# THE PROBLEM:
In the records below, find the line containing "This vulnerability can" and the line containing "Whenever the above"; please repeat exactly the lines from one to the other, both included, and nothing more.

---- DATASET ENTRIES

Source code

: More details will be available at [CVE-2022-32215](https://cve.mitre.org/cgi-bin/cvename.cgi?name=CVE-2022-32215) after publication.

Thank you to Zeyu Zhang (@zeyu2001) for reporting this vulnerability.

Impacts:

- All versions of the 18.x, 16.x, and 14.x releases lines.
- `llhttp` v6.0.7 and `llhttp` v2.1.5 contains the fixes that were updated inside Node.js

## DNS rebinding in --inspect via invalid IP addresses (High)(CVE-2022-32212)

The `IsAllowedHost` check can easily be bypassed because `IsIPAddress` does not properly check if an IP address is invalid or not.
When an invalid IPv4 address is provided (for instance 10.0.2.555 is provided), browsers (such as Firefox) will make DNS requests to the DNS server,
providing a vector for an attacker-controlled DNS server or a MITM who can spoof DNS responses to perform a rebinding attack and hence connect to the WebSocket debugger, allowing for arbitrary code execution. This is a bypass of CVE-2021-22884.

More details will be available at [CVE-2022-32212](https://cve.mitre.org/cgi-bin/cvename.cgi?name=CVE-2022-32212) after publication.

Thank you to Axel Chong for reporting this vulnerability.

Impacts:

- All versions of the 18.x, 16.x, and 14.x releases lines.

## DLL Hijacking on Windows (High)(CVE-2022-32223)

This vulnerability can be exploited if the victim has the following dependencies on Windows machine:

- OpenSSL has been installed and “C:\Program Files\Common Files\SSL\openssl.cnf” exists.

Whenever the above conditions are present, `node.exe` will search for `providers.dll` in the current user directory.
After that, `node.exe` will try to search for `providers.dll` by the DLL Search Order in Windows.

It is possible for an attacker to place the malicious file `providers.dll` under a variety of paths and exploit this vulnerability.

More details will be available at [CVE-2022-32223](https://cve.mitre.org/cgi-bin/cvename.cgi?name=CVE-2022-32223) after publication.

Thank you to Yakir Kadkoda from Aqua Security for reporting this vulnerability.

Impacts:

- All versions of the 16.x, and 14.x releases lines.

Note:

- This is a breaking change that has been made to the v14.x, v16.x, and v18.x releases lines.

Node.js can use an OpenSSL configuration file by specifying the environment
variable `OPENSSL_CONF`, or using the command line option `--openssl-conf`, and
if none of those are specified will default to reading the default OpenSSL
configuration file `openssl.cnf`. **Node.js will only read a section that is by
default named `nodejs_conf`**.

--------

# ANSWER BOX:
This vulnerability can be exploited if the victim has the following dependencies on Windows machine:

- OpenSSL has been installed and “C:\Program Files\Common Files\SSL\openssl.cnf” exists.

Whenever the above conditions are present, `node.exe` will search for `providers.dll` in the current user directory.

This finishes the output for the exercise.